Me dolía el corazón, el dolor de la situación pesaba mucho sobre mis hombros. "No lo sé, Clarissa. Ya le mencioné la ceremonia de rechazo como una opción, pero este asunto involucra a dos Manadas, y ambos sabemos lo humillante que es la ceremonia de rechazo. Es como un estigma, y no quiero una situación en la que la condenaría a tal vergüenza", le expliqué, genuinamente confundida y preocupada por la situación.
Aunque antes le dije a Rayna que tendríamos que rechazarnos la una a la otra, no me sentía particularmente cómoda con la idea de rechazarla y someterla a tanta vergüenza.
Por mucho que no la soportara, sabía lo orgullosa que estaba y podía sentir en el fondo que no le gustaba la idea de pasar por la ceremonia de rechazo.
"Escucha, Clarissa, sinceramente desearía tener todas las respuestas sobre cómo resolver esto sin herir los sentimientos de nadie ni crear un nuevo enemigo, pero no tengo idea de qué hacer. Lo que sí sé es que te amo. y no quiero perderte", le dije honestamente.
Las lágrimas de Clarissa se derramaron y se las secó con un frustrado golpe de su mano. "El amor no es suficiente, Ryan. No podemos ignorar el hecho de que estás emparejado con otra persona. Y ella ni siquiera es una persona común y corriente. Rechazarla podría llevar a una guerra, y conocerte, eso sería Lo último que dejarías que sucediera. Y sé que has estado hablando de su padre, no te gustaría provocar un trato con Kavan el desarraigado.
Extendí la mano y mis dedos rozaron su mejilla, tratando de secar sus lágrimas. "Sé que es complicado, Clarissa. Desearía poder cambiar lo que pasó, pero no puedo. Todo lo que puedo hacer es ser honesto contigo y esperar que encuentres una manera de perdonarme por mentirte y ser paciente". conmigo."
La mirada de Clarissa vaciló, dividida entre su ira y sus sentimientos por mí. "Esto lo cambia todo, Ryan. No sé si puedo fingir que está bien saber que tú y tu pareja se verán a menudo. No puedo estar de acuerdo con esto en absoluto", respondió ella.
Asentí, entendiendo de dónde venía. "Entiendo, Clarissa. No te estoy pidiendo que finjas. Estoy pidiendo una oportunidad para hacer las cosas bien, para navegar esto juntos y salir de esto todavía juntos".

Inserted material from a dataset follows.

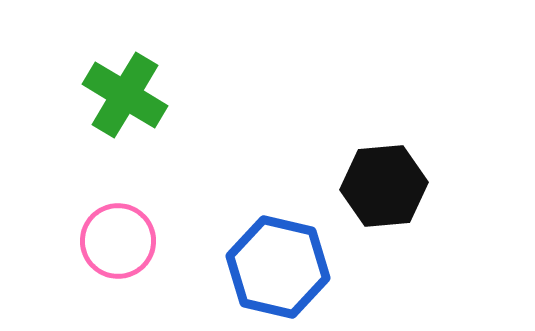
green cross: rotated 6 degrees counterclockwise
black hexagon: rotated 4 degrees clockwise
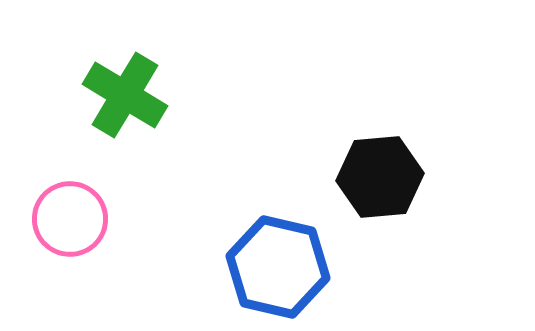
black hexagon: moved 4 px left, 9 px up
pink circle: moved 48 px left, 22 px up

Clarissa miró hacia abajo, moviendo las manos en su regazo. "Necesito tiempo, Ryan. Tiempo para procesar todo, para descubrir lo que quiero y determinar si realmente quiero ser parte de esto", expresó.
"Te daré todo el tiempo que necesites", prometí con voz sincera.
La mirada de Clarissa se encontró con la mía, una mezcla de dolor y anhelo en sus ojos. "No sé si podremos volver a como eran las cosas, Ryan. Pero estoy dispuesto a intentarlo. Por ahora, sólo necesito pensar".